**Objective:** Reproduce the listing below with "place" substituted for "locality" throughout, leaving everything else unchanged. Omit the pictures from your answer.

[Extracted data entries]
—————

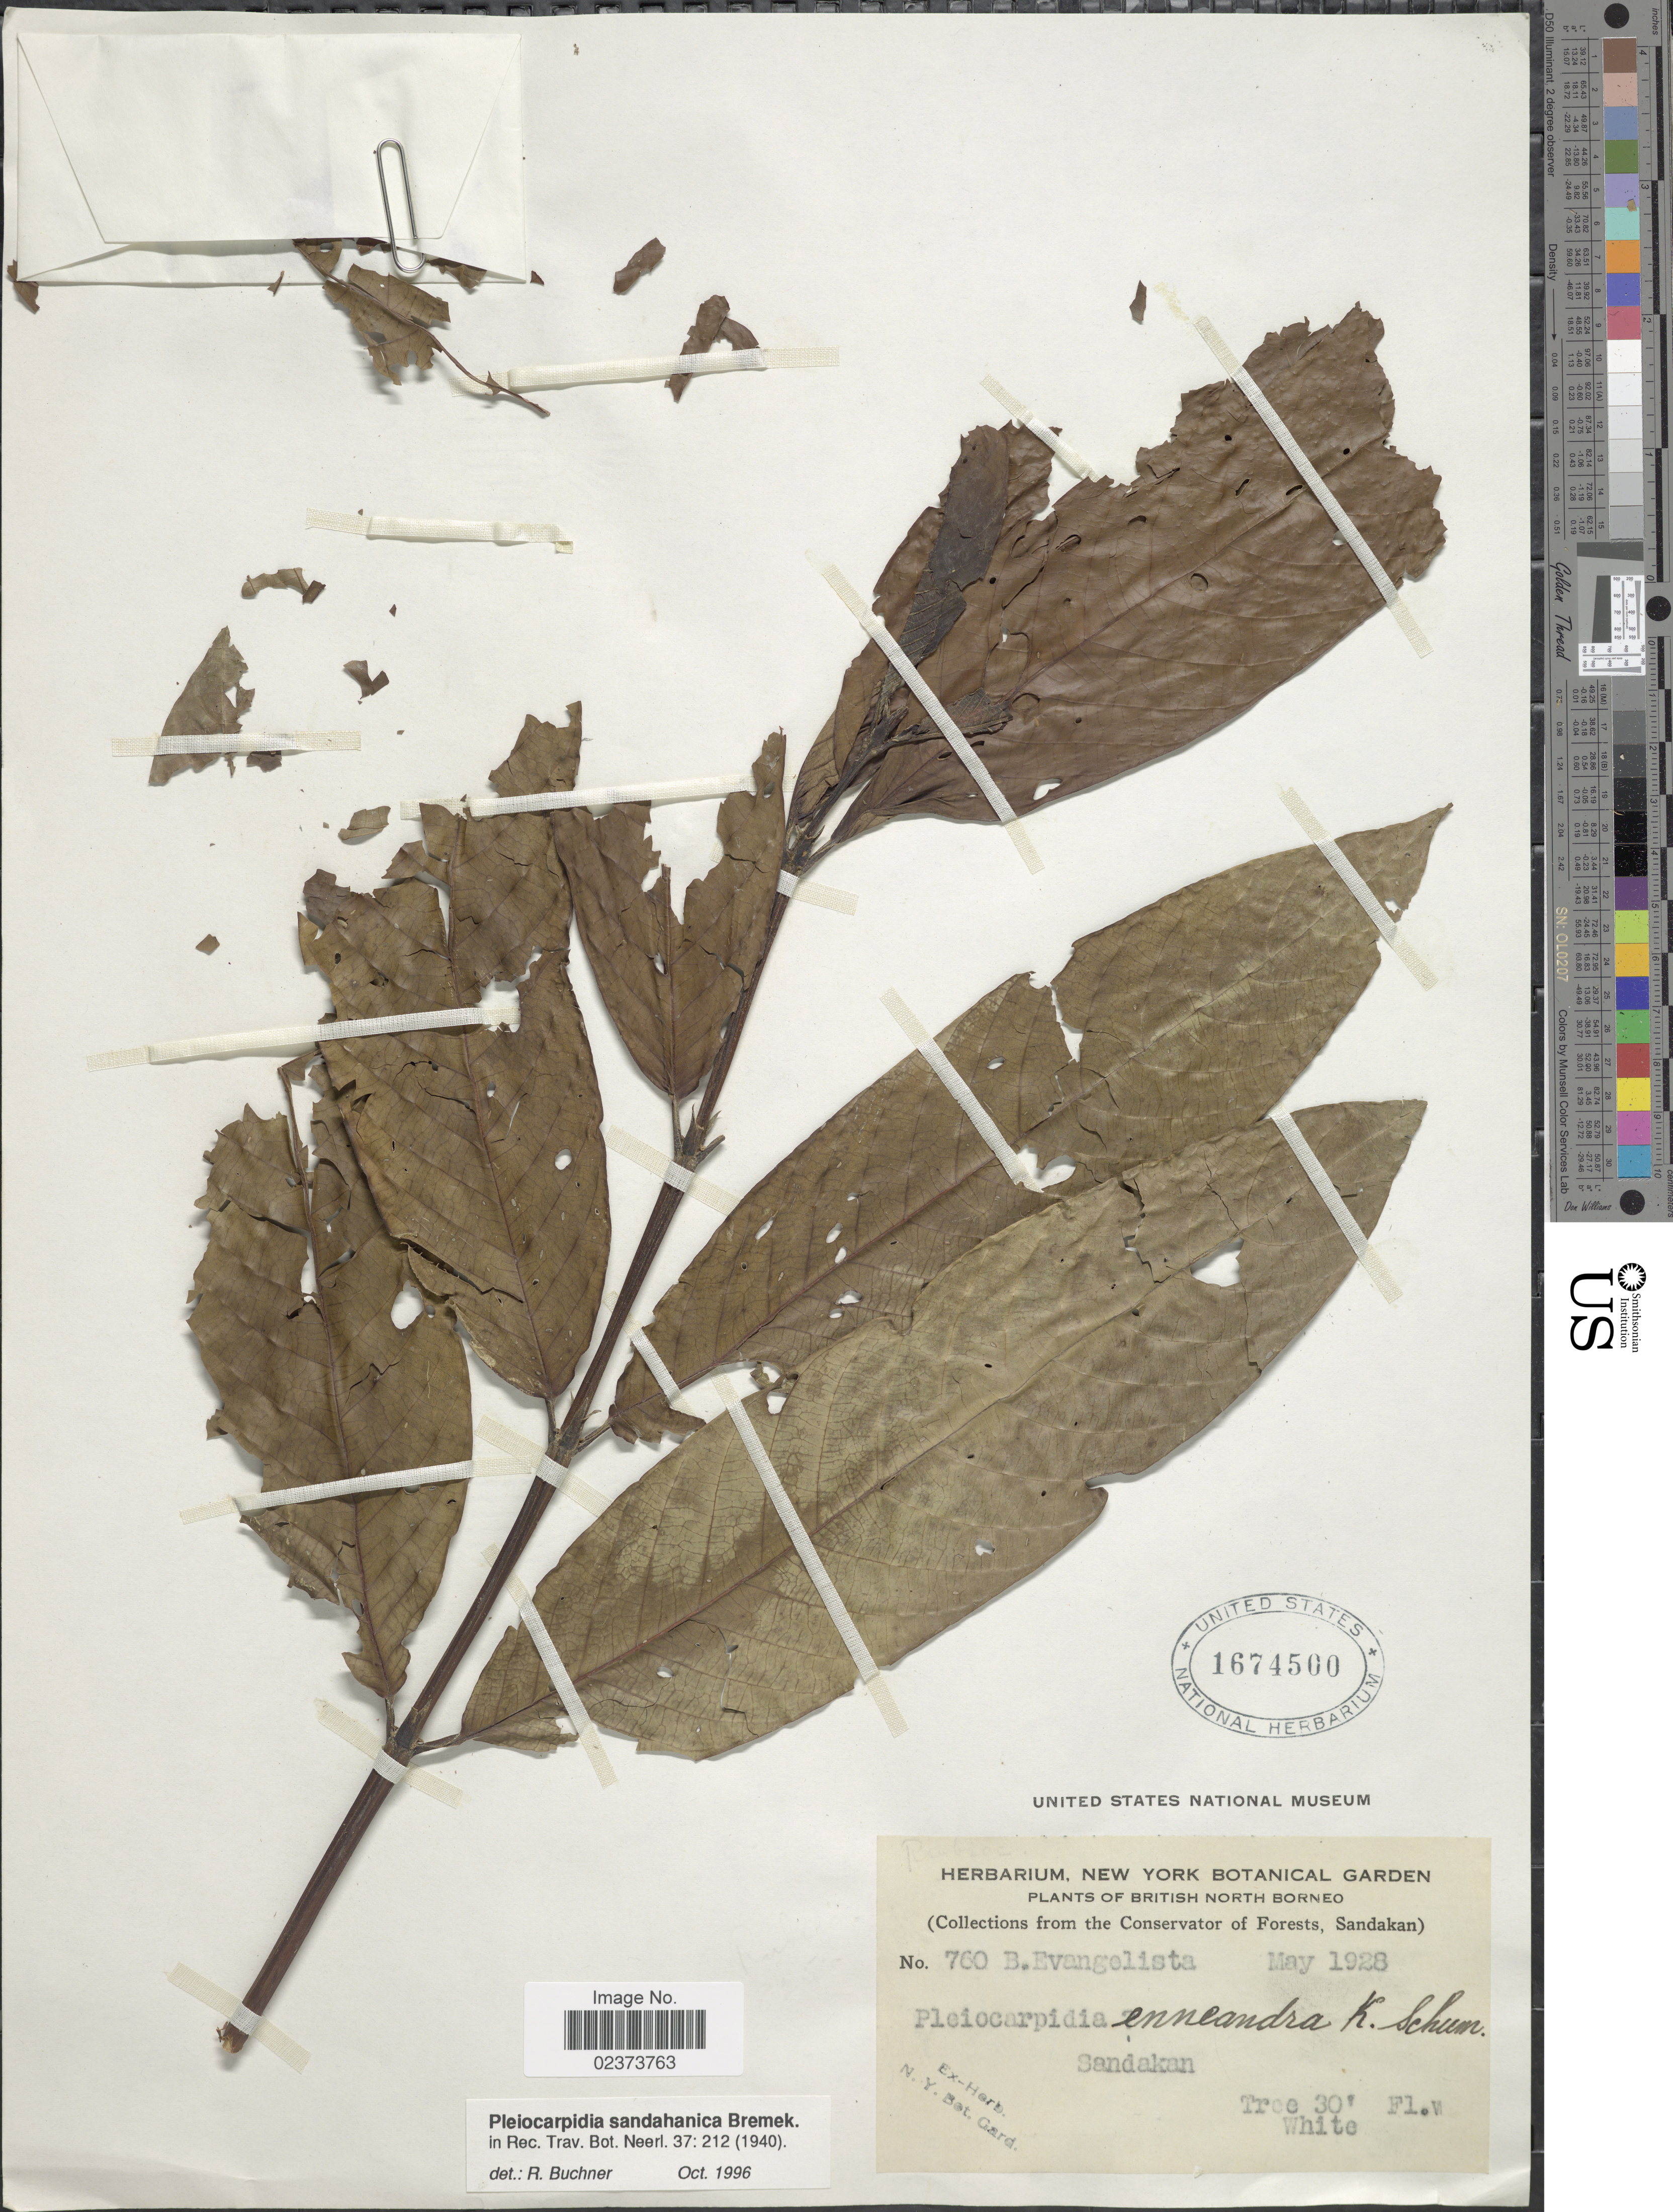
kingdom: Plantae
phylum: Tracheophyta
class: Magnoliopsida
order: Gentianales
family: Rubiaceae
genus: Pleiocarpidia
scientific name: Pleiocarpidia sandahanica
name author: Bremek.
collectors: B. Evangelista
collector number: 760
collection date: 1928-05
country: Malaysia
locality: British North Borneo, Sandakan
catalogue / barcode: US 1674500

—————

**Result:**
kingdom: Plantae
phylum: Tracheophyta
class: Magnoliopsida
order: Gentianales
family: Rubiaceae
genus: Pleiocarpidia
scientific name: Pleiocarpidia sandahanica
name author: Bremek.
collectors: B. Evangelista
collector number: 760
collection date: 1928-05
country: Malaysia
place: British North Borneo, Sandakan
catalogue / barcode: US 1674500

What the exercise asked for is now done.